== Dataset content ==

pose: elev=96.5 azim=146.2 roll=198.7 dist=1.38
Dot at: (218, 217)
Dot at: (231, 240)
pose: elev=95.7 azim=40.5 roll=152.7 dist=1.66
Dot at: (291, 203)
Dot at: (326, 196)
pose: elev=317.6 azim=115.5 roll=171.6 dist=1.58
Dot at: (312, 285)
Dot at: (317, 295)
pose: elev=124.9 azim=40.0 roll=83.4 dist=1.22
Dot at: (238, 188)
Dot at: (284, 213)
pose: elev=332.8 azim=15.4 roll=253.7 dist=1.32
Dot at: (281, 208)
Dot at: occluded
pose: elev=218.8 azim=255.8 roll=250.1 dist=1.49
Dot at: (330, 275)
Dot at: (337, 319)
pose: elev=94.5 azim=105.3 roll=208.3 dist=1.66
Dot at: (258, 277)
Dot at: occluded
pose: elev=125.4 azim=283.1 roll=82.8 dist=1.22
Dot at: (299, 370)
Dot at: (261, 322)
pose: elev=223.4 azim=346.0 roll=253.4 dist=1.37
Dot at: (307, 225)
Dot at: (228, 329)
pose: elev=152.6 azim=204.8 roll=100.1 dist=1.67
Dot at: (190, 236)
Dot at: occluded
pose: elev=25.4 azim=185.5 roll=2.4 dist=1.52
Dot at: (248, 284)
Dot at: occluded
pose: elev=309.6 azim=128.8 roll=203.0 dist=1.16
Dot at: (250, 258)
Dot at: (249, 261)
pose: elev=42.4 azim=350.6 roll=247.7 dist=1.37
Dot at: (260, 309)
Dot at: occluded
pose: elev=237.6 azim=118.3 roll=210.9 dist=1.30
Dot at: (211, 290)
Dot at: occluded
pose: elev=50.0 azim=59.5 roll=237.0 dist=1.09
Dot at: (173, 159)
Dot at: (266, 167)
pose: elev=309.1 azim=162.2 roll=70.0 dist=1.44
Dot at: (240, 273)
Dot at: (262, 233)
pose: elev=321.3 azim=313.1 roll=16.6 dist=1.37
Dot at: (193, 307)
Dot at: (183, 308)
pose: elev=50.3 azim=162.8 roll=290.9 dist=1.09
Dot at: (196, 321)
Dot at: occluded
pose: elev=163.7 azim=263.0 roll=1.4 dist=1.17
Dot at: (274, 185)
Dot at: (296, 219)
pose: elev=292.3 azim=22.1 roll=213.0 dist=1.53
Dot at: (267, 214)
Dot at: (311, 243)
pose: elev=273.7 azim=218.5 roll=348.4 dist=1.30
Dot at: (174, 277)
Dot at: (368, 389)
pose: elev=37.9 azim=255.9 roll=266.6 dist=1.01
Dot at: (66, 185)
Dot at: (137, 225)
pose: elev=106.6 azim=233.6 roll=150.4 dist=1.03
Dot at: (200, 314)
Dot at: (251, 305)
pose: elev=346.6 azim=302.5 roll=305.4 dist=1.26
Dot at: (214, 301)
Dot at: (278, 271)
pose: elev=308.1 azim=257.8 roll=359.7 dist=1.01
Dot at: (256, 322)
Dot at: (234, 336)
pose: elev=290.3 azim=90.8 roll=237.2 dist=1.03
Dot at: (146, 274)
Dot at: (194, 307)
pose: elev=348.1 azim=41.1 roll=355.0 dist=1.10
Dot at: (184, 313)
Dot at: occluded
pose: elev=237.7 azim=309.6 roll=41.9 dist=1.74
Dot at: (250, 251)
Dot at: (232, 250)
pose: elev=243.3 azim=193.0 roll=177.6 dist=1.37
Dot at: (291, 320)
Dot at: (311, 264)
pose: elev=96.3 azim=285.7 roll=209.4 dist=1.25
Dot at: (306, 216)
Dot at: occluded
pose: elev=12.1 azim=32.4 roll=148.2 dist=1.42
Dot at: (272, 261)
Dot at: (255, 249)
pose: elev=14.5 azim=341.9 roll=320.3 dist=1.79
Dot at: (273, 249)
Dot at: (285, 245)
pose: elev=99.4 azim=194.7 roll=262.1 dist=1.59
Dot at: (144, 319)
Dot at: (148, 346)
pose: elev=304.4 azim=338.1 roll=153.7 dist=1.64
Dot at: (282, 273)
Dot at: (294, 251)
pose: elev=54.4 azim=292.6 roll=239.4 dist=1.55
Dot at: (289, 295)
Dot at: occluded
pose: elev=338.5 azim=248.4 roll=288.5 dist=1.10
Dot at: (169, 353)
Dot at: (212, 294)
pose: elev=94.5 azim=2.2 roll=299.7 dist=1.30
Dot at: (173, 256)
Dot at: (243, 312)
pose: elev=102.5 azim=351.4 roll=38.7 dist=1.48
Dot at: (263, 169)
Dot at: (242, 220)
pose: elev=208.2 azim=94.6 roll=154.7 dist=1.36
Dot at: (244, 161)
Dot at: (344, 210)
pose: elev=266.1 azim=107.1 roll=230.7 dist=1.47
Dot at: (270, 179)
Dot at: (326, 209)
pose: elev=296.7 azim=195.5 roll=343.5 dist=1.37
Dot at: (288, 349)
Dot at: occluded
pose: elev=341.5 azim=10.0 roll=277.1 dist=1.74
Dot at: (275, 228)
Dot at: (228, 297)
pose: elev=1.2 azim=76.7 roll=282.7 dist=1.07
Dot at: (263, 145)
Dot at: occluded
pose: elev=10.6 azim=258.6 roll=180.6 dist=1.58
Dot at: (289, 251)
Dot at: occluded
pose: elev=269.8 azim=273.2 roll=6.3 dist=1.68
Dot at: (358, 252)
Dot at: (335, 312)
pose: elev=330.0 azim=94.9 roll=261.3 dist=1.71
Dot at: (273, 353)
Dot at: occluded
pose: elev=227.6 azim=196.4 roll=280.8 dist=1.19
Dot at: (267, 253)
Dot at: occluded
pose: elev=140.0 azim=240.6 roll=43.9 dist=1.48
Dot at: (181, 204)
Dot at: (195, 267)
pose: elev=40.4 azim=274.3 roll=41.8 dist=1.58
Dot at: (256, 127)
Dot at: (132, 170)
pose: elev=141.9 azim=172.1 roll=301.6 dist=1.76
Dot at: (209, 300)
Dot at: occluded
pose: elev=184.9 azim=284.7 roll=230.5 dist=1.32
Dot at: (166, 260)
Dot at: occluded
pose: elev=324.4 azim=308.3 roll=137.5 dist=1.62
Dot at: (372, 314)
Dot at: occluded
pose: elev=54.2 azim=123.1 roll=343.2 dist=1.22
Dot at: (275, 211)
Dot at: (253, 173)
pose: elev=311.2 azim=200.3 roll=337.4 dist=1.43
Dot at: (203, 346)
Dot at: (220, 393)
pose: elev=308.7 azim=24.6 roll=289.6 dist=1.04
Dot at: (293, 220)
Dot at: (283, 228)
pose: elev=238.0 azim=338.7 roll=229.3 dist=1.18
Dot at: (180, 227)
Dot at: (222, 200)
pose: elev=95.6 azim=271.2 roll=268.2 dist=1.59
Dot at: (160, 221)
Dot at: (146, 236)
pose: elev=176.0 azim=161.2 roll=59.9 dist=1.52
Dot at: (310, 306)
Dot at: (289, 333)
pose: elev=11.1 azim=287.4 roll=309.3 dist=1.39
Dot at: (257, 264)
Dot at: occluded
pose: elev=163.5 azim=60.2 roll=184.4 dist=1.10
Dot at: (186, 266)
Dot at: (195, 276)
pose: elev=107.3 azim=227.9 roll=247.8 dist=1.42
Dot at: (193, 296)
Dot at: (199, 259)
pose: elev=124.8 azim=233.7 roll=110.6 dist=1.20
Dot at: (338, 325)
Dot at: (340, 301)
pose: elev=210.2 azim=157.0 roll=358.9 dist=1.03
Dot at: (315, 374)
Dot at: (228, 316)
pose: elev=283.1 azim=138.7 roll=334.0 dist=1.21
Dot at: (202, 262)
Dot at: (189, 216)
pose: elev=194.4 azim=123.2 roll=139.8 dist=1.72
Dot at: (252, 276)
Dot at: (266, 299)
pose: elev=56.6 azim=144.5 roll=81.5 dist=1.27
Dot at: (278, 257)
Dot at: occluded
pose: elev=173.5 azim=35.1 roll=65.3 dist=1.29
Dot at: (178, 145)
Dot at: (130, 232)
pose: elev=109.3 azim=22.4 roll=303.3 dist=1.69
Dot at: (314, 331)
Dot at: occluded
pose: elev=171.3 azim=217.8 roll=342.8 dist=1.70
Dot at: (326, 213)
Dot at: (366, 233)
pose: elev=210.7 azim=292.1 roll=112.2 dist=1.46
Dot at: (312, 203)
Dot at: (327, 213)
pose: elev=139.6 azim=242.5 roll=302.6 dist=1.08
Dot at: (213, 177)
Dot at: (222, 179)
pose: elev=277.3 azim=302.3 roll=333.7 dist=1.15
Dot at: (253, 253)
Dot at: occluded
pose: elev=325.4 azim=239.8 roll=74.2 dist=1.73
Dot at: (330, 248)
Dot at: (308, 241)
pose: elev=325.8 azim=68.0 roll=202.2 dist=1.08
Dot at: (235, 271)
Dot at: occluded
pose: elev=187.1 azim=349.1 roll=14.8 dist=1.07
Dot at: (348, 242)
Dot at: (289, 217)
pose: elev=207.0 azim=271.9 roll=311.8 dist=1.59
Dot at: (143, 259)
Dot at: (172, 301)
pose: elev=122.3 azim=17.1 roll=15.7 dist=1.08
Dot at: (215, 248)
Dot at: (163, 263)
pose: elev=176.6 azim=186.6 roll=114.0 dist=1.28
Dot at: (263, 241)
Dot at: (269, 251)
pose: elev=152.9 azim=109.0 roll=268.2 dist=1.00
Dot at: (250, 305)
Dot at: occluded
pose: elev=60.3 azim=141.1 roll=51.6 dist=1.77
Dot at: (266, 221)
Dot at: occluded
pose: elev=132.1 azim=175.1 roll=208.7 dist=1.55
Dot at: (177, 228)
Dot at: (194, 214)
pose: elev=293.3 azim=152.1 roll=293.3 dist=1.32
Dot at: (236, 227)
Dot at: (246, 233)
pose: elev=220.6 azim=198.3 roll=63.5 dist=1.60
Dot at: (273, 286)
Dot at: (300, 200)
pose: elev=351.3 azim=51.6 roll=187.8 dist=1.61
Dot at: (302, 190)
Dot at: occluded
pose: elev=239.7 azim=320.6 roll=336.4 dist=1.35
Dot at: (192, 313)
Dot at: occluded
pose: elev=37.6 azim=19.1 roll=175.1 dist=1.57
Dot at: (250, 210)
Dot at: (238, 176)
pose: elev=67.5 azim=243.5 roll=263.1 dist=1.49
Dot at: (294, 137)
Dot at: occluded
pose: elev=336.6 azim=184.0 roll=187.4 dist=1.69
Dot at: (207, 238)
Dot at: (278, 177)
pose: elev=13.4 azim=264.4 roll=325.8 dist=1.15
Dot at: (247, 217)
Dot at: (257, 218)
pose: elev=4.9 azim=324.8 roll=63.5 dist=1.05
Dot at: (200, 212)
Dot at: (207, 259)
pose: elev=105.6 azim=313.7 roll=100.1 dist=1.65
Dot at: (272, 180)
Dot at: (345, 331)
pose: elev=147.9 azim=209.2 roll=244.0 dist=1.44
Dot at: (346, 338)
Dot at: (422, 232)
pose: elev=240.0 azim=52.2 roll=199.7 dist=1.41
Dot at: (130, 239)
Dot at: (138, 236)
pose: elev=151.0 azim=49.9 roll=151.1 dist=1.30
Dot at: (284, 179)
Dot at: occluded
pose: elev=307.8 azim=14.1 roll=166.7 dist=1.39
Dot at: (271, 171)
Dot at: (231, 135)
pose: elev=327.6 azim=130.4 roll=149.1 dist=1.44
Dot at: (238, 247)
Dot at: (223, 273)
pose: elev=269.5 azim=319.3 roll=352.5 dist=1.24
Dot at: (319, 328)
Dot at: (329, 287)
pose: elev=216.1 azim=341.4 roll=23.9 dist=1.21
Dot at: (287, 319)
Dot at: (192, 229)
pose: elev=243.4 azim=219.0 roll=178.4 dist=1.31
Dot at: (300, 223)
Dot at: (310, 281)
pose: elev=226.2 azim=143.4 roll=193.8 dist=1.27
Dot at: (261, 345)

== What to do ==
In the part of the listing that opens with the line containing "pose: elev=321.3 azim=313.1" and closes with the line containing "Dot at: (232, 250)", change every "pose" to "camera" and reproduce those lines with no other alteration.

== Exercise response ==
camera: elev=321.3 azim=313.1 roll=16.6 dist=1.37
Dot at: (193, 307)
Dot at: (183, 308)
camera: elev=50.3 azim=162.8 roll=290.9 dist=1.09
Dot at: (196, 321)
Dot at: occluded
camera: elev=163.7 azim=263.0 roll=1.4 dist=1.17
Dot at: (274, 185)
Dot at: (296, 219)
camera: elev=292.3 azim=22.1 roll=213.0 dist=1.53
Dot at: (267, 214)
Dot at: (311, 243)
camera: elev=273.7 azim=218.5 roll=348.4 dist=1.30
Dot at: (174, 277)
Dot at: (368, 389)
camera: elev=37.9 azim=255.9 roll=266.6 dist=1.01
Dot at: (66, 185)
Dot at: (137, 225)
camera: elev=106.6 azim=233.6 roll=150.4 dist=1.03
Dot at: (200, 314)
Dot at: (251, 305)
camera: elev=346.6 azim=302.5 roll=305.4 dist=1.26
Dot at: (214, 301)
Dot at: (278, 271)
camera: elev=308.1 azim=257.8 roll=359.7 dist=1.01
Dot at: (256, 322)
Dot at: (234, 336)
camera: elev=290.3 azim=90.8 roll=237.2 dist=1.03
Dot at: (146, 274)
Dot at: (194, 307)
camera: elev=348.1 azim=41.1 roll=355.0 dist=1.10
Dot at: (184, 313)
Dot at: occluded
camera: elev=237.7 azim=309.6 roll=41.9 dist=1.74
Dot at: (250, 251)
Dot at: (232, 250)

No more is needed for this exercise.